Problem to work on -> Would you show every line from the records that holds "kita"?

Page-level text extractions
---------------

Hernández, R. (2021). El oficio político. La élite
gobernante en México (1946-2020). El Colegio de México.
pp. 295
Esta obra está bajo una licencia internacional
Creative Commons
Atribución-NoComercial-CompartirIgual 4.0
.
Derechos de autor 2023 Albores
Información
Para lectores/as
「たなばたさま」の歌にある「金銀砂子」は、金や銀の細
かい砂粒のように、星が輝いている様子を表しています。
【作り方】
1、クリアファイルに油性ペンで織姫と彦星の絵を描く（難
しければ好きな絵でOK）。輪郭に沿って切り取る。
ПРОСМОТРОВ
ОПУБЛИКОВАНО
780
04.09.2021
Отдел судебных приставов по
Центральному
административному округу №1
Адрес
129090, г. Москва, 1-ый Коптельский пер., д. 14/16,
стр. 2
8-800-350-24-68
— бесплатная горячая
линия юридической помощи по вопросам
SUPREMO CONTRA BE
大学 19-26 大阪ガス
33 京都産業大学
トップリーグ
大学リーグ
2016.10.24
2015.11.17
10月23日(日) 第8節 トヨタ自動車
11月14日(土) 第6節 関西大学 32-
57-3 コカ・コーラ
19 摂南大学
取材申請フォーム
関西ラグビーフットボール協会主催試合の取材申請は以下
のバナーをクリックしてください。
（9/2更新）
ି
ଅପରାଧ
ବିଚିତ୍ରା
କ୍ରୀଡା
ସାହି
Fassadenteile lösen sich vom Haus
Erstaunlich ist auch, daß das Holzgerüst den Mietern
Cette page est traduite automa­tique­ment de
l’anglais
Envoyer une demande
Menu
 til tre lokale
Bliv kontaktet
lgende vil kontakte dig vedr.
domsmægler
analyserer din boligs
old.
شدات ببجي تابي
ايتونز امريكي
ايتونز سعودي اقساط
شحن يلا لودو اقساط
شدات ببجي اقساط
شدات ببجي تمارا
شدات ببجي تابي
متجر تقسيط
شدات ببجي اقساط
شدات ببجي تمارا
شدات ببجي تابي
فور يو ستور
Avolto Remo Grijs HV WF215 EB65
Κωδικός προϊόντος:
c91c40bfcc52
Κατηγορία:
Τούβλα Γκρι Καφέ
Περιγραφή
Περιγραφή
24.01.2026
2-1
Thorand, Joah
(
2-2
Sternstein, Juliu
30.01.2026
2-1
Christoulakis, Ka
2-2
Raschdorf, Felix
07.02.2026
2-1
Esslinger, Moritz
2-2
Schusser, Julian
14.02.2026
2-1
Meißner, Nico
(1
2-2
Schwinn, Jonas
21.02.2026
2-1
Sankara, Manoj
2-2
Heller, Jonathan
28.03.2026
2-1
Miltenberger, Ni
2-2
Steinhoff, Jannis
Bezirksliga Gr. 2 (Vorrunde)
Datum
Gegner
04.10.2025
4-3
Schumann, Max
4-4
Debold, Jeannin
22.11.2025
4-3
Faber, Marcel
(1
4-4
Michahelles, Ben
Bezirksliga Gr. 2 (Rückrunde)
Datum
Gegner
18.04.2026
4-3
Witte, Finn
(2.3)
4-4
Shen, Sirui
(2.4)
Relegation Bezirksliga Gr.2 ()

---------------

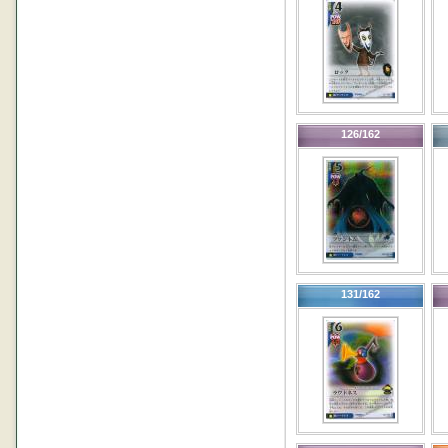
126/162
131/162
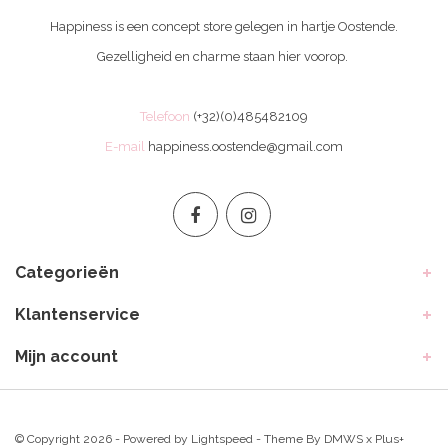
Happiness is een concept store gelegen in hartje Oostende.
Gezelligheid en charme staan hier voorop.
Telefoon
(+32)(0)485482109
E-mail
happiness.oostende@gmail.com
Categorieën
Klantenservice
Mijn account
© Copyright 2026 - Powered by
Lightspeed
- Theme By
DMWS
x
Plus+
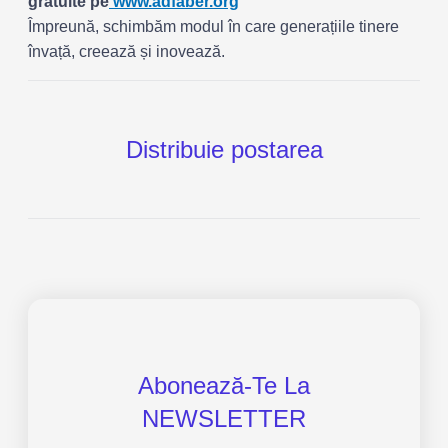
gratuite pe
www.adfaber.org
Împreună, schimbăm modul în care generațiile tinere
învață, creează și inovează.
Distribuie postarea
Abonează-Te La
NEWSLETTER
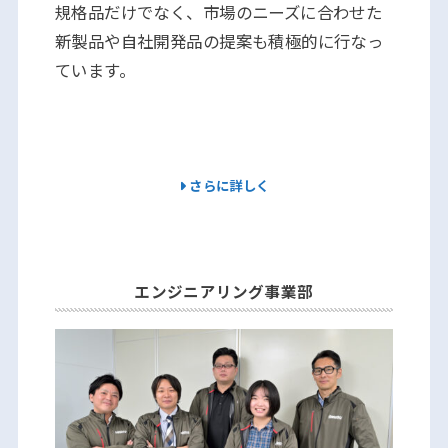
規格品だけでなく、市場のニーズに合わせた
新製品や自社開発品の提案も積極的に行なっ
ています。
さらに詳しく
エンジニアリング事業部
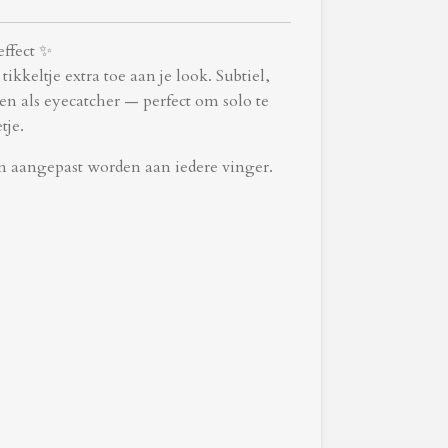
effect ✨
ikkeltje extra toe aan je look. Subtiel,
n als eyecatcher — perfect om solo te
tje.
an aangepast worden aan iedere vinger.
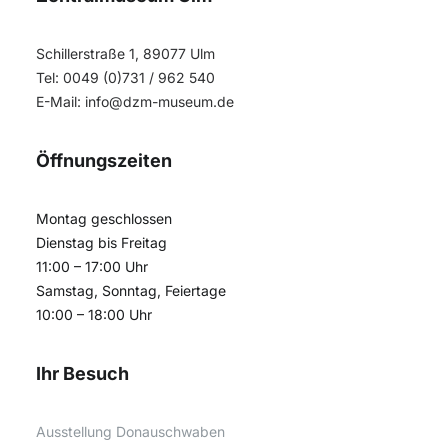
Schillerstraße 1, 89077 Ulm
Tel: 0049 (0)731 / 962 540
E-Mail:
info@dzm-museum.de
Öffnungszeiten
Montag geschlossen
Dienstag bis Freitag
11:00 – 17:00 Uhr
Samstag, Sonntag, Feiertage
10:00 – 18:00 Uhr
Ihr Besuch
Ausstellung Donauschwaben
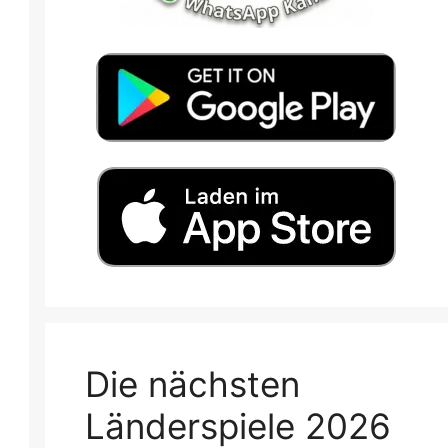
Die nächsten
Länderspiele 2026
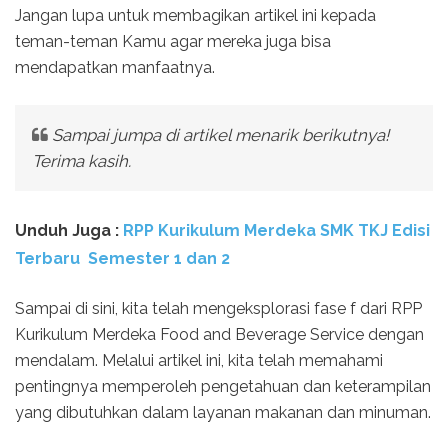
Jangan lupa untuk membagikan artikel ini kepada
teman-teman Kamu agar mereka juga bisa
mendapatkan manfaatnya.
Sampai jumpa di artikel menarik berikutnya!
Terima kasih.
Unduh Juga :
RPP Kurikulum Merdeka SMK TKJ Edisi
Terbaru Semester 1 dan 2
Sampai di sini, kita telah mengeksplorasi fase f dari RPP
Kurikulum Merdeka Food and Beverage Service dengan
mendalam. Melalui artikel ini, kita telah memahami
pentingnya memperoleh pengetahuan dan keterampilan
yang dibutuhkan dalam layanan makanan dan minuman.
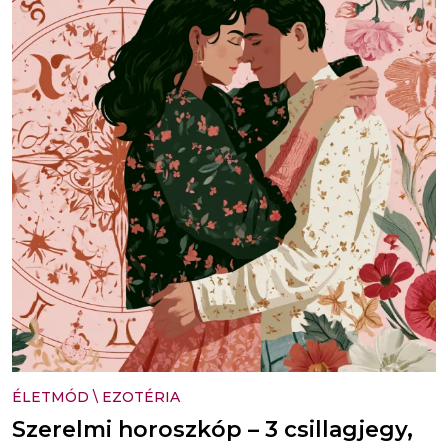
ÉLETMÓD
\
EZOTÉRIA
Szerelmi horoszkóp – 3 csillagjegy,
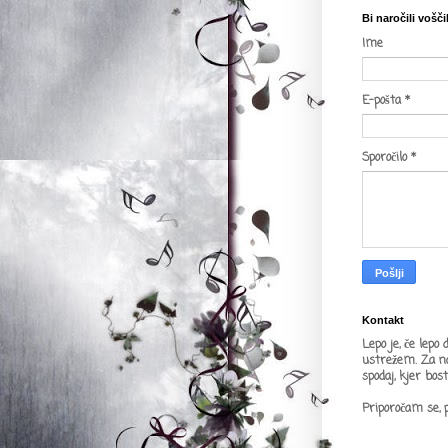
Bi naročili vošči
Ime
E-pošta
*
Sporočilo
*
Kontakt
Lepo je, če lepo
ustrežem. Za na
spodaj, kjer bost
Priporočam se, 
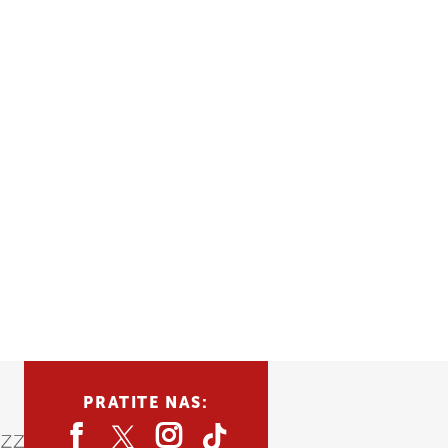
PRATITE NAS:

---------------

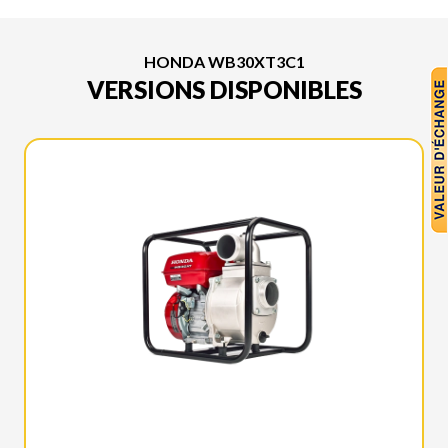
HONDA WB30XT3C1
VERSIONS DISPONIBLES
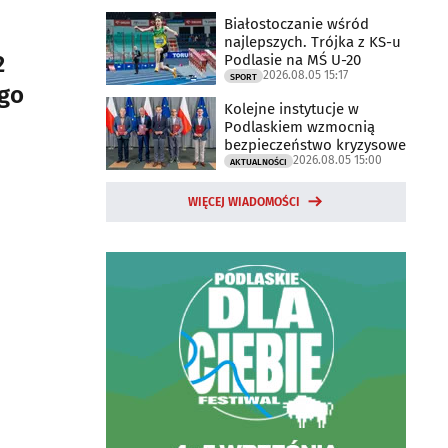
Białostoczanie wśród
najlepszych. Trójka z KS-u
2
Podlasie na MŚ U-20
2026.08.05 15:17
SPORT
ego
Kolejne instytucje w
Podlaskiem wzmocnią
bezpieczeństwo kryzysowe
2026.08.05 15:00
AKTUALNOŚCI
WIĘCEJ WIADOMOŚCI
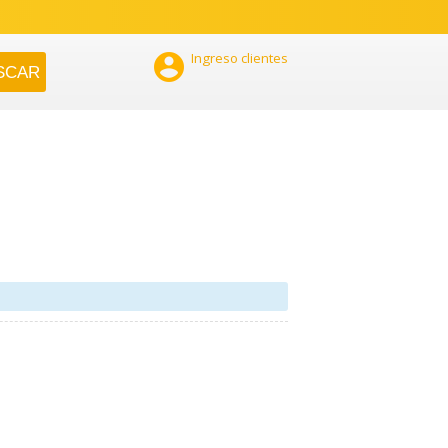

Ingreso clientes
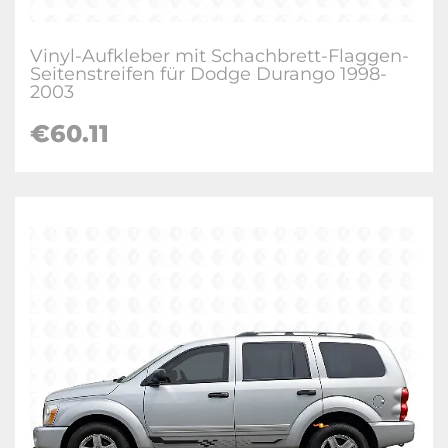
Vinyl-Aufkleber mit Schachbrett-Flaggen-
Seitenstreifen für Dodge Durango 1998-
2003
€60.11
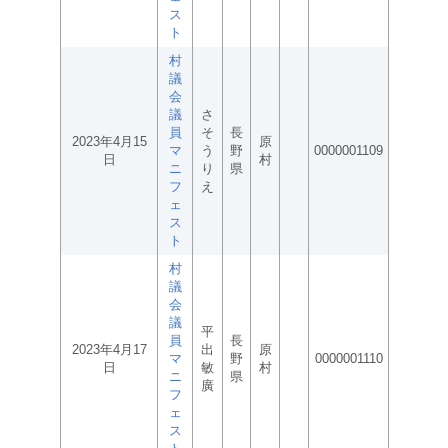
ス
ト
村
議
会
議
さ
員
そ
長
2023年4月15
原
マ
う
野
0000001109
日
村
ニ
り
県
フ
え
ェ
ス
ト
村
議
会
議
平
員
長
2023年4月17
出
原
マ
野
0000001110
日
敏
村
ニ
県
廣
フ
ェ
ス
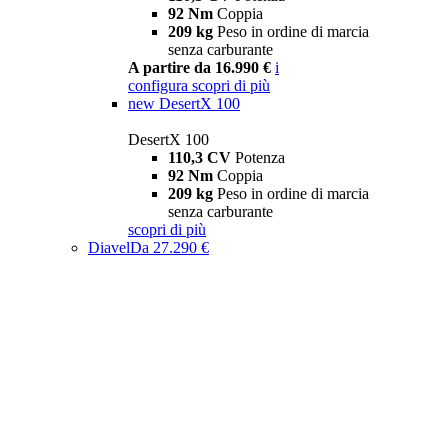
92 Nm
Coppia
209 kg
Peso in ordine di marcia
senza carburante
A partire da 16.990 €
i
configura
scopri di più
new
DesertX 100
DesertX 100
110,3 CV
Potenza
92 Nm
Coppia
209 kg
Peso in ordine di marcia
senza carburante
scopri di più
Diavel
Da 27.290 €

---------------

Written solution ->
Sampai di sini, kita telah mengeksplorasi fase f dari RPP
mendalam. Melalui artikel ini, kita telah memahami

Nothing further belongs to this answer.